Baby? Our Fave?! For whatever reason I wanted to roll my eyes and walk back to my room—leaving his ass standing there. How is he so relaxed – acting as if we just saw each other yesterday; while I’ve been faking my strong-Black-woman happiness like somebody on the close-up cam after they lost the Emmy. How is it that men always seem so relaxed in situations, whereas, I have spent at least seven hours analyzing every aspect of our relationship; and have lost a few hours of sleep asking and answering the same questions about him / us repeatedly?
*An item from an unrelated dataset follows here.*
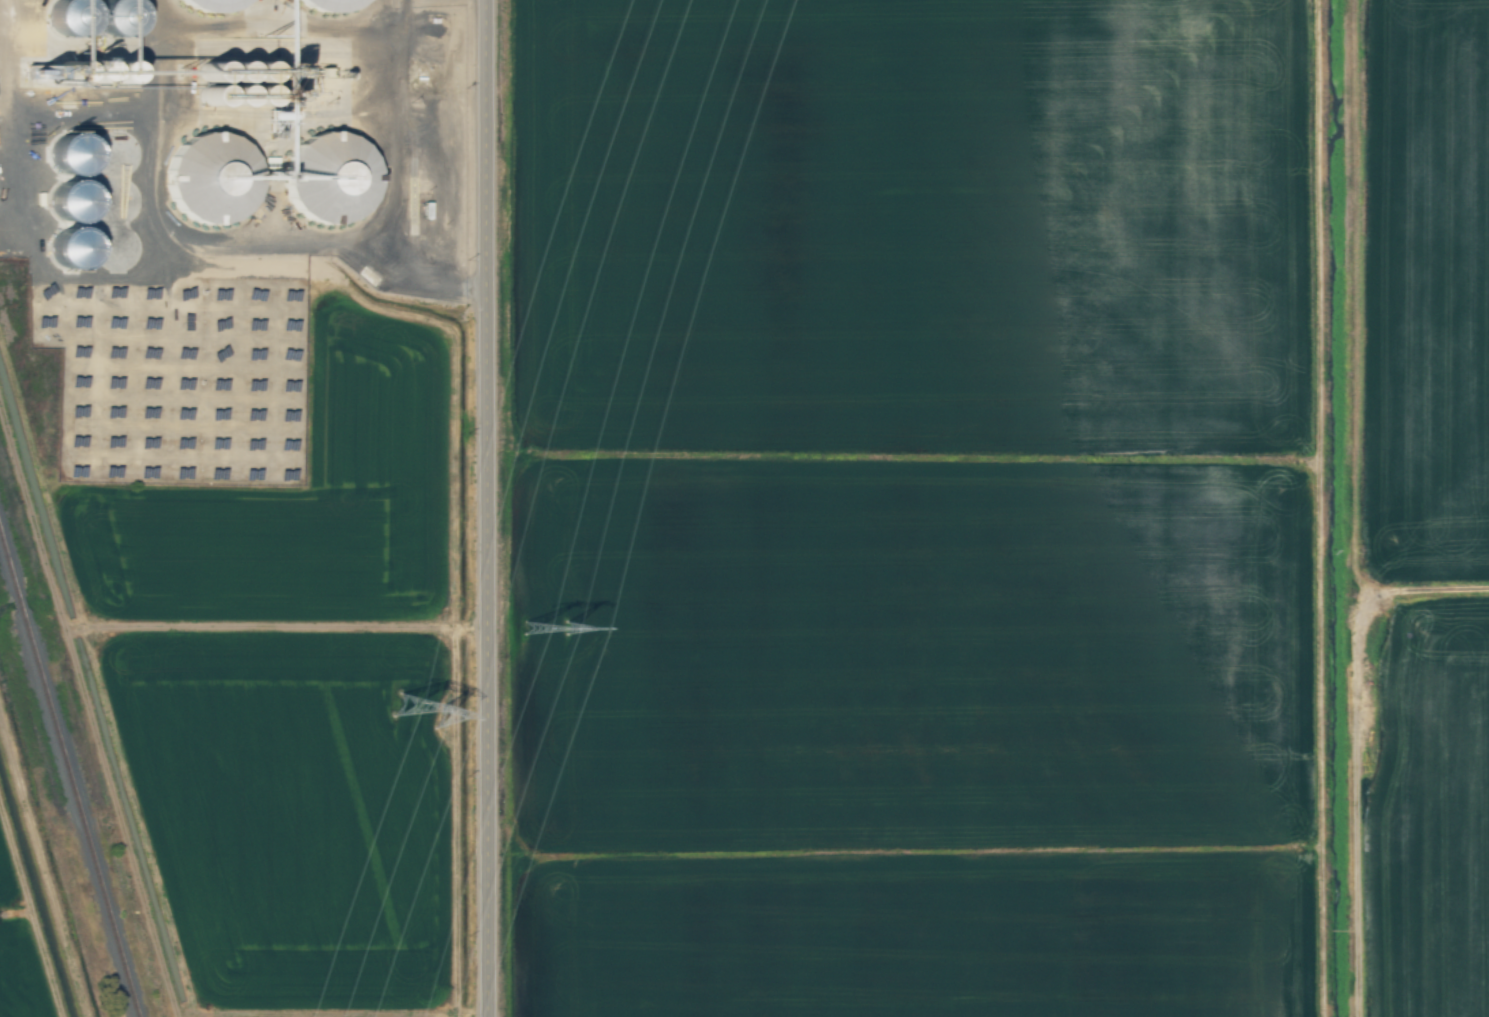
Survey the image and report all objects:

His calm pisses me off.

I just look at him, turn away, sit on the couch, grab the remote off of the coffee table, and turn on the television. He puts something else in the refrigerator – probably some coke to mix with his Crown later, and leans on the wall by the television set and says, “Seem like you have an attitude. What’s up, Dana? Do you want me to go? You don’t want me here or somethin’?”

I just stare at the remote- not sure of what to say. Did I want him to go?

“Look, I’ll just bounce. I ain’t heard from you in a minute. I thought maybe you were busy, but I see you done moved on. A’ight. Cool.”

Just as he was about to open the door I heard myself commanding, “Wait. I don’t want you to go.”

“You sure, cuz….”

I interrupt, “Just sit down for a sec’, and let me explain.”

His ego keeps him standing by the door; but I recognize that something else obviously keeps him from going out of it. Perhaps it is this realization that gave me the courage to speak honestly.

I continue staring at the remote and say, “Bottom line: I don’t feel like getting hurt. I know this started out as fun and is supposed to just be a causal sex-thing, but I’m digging you. So, I figure it’s best for all involved if I leave this thing alone.”

He starts chuckling, which makes me want to throw the damn remote at him.

“Glad you find this so funny,” I snap.

“No, no…chill woman. It’s just funny. I swear some of you women are so damn smart and so damn independent that you think that you are supposed to manage the whole relationship. You have made decisions and come to conclusions about “us” without including me. Do I get any say in this?”

“Well, you never said anything,” I retort.

“Dana, I didn’t think I had to say anything. I’ve been coming over here more and more. I clearly like spending time with you. The only reason I don’t suggest us getting together is because I thought work dictated your free time, so I came when you indicated you were available. Shit, I wouldn’t be here if I didn’t want to be here and if I didn’t like you.”

I just look at him – again with a split state of mind. Part of me wants to believe him and the other part of me wants to protect myself and tell him to just go.

“Stop trippin, woman. We are good,” he says lightly as he walks over at sits next to me. He puts his arm around me, leans in and starts kissing me on my neck. “Now get me some of that shrimp fried rice that’s smelling up this whole place, while I pour you some Moscato so you can get yo mind right.”

I put the remote down finally, chuckle and walk into the kitchen to get our plates ready. Jay walked closely behind me.